The above image is just a tease, btw. I have a number of these subs just waiting to get calibrated, stacked and processed. I will probably just tack the finished product onto this thread when I am done.
Edit: Done!
There you go. Tacked on as promised. lol I accumulated almost 2 hours worth of data and considering the location, it did not come out too bad.
I tried for Comet Asassn and even with 60 subs, I did not get much. The Canon 200mm F/2.8 lens was just too small of an image scale to do it justice. Bortle Red Zone conditions did not help. Plus, the parking lot lights from the nearby theater were still on for most of the imaging session. When they go off at 2:30 am, I can see about a mag to a mag and a half dimmer stars in the sky.
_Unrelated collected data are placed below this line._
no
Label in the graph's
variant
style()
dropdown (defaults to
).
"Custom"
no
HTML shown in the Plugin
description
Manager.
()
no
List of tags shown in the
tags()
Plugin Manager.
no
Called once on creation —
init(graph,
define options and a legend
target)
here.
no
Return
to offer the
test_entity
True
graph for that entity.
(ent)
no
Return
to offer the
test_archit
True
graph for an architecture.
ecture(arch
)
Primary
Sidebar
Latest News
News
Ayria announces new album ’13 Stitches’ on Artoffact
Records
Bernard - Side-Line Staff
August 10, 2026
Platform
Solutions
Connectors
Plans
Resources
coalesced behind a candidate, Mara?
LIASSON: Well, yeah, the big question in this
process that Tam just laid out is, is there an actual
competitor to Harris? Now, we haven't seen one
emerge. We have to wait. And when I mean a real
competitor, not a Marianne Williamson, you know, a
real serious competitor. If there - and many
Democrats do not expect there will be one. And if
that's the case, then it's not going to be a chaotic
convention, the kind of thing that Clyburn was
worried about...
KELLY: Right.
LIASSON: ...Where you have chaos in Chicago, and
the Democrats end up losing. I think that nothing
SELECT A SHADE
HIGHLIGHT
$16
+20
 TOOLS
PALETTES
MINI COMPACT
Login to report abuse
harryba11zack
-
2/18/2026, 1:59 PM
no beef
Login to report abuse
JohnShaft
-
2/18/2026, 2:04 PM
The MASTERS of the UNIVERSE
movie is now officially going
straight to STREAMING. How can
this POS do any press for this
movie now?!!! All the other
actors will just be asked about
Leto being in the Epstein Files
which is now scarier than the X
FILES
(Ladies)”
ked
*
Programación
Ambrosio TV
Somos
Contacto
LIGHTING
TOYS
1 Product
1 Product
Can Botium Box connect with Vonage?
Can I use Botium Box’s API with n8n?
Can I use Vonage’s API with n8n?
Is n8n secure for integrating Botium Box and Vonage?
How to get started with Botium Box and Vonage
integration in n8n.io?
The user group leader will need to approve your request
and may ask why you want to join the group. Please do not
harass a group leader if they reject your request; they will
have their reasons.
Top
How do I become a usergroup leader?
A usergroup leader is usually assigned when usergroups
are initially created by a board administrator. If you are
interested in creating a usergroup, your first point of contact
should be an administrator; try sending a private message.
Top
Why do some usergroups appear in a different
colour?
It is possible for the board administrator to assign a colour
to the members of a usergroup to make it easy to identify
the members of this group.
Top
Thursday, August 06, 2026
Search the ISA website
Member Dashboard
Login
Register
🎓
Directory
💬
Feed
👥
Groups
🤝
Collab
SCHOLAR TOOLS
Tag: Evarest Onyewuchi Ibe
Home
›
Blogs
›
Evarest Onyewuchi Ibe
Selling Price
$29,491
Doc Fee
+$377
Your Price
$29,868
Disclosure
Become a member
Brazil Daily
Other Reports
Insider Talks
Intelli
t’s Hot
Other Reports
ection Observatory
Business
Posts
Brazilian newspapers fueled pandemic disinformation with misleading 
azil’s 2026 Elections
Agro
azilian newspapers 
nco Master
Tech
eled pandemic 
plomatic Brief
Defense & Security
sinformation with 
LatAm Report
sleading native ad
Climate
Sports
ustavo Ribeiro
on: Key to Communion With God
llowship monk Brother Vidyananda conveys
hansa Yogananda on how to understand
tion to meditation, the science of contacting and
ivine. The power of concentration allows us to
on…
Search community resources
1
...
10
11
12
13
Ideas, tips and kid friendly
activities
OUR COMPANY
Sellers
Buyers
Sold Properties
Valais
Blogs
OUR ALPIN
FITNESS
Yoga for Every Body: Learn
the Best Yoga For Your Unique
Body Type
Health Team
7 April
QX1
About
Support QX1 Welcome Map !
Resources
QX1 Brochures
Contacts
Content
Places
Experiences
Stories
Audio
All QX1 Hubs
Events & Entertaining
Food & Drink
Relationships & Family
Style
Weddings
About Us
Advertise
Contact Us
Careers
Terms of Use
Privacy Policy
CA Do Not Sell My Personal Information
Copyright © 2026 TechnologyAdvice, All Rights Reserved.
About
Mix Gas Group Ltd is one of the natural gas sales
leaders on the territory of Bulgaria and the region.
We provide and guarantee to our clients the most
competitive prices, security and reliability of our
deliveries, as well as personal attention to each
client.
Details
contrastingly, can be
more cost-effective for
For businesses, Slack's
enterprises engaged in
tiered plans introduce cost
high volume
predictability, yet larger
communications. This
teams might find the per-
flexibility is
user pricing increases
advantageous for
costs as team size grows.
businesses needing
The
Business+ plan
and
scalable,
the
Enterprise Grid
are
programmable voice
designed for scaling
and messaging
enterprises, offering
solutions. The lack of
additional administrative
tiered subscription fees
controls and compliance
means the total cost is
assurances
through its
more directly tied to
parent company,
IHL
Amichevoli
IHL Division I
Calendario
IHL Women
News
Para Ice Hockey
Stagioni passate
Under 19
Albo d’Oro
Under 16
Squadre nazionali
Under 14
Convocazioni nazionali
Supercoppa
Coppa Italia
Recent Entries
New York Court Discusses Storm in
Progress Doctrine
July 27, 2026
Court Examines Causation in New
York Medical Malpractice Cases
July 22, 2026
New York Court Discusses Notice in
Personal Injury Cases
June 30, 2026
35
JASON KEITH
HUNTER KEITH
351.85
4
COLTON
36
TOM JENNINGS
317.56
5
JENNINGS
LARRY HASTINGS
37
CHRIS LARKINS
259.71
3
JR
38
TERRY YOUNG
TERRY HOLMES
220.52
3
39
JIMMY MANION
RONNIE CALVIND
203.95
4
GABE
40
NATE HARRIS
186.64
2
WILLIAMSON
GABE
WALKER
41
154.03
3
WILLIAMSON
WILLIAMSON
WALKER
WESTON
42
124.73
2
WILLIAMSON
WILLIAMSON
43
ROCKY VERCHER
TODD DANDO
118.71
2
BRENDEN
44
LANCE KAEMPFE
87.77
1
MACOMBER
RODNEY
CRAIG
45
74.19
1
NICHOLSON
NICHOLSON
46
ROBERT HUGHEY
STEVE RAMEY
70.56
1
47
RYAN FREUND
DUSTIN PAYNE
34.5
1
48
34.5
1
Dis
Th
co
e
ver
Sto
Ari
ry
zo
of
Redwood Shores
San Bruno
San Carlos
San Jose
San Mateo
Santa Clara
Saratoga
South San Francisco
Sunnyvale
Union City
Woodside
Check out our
I can do 5 minutes exposure instead of just 3 with them off and it makes a difference in the final outcome.
Down here in Cajun Country in south Louisiana, we had a decent 73% coverage at maximum for the recent solar eclipse that occurred on August 21, 2017, 01:24 PM CDT. I managed to get quite a few shots of it, too:
I made it out to my dark sky site again on Mother’s Day, 2017. Mom’s house was on the way there, so I managed to visit with her before my imaging session, which worked out pretty well.
Comet Johnson was my only target on this evening. I used my Canon T3 with no LP filter at ISO 3200 with 3 minute sub-images. That was about max for this particular night in that area of the sky. A few high clouds interrupted me after about 8 shots, but I was able to continue shooting after they moved on.
I was hoping to catch a glimpse of the ion tail with a single exposure, but no luck in that department. The LP dome to my northeast that the comet was embedded in was the limiting factor here. Maybe the LP filter would have let me use longer exposures and I might have been able to detect the ion tail like that.
The 3 minute subs let me track the stars with only minimal pseudo-nucleus smearing, but anything longer and I would have had to track the comet. That makes it harder to do star-freeze processing if the stars are trailed, however. I either have to fix the trailing in post-processing or shoot a set of star-tracked sub-images.
Here is another go at Comet Johnson from the city with my older Canon XS camera. The light pollution was at a minimum with above average transparency and low humidity levels this night. Still, being limited by the LP in exposure time made getting the ultra-dim ion tail and the full extent of the dust tail almost impossible.
I wanted to go to my dark sky location and shoot this, but the conditions were so iffy that I stayed in town. Clouds plagued the area all afternoon and it was just before twilight ended that the skies became clear enough to image. So, I probably could have done good away from the city, but the risk of it not clearing and wasting my time waiting for the clouds to leave was just too high.
Here is another Comet Johnson image from my Bortle red zone location. I used my older, modified Canon XS camera and ISO 200. I had read somewhere that ISO 200 on the XS series was close to unity gain and I wanted to see for myself how sensitive it was shooting in the red zone LP at this setting.
I went with 5 minute subs with tracking on the comet enabled and got 11 before moonrise. I probably could have gone 8 minutes in these conditions with ISO 200 to hit mid-histogram, but I stuck with 5 minutes since the histogram hump was still well away from the left hand side. Plus, it was about 70 degrees this night and the camera showed lots of hot pixels even using ISO 200. It would have just gotten worse with longer subs.
The comet was at a low altitude starting out, so the LP and atmospheric extinction hindered me getting the really dim ion tail and the more subtle parts of the dust tail. With moonrise coming so soon, I couldn’t wait until it got any higher, unfortunately.
It is not a great image but not too bad, either. At least I tested the XS and verified what it can do. It is more suited for shooting nebula, since it is a modified camera, but I haven’t used it in so long that I forgot how it performed on comets.
10 minutes worth of 60 sec subs at ISO 1600 for this quickie globular cluster image. I was in the middle of town in a Bortle red zone, so 1 minute was max I could go at that ISO setting.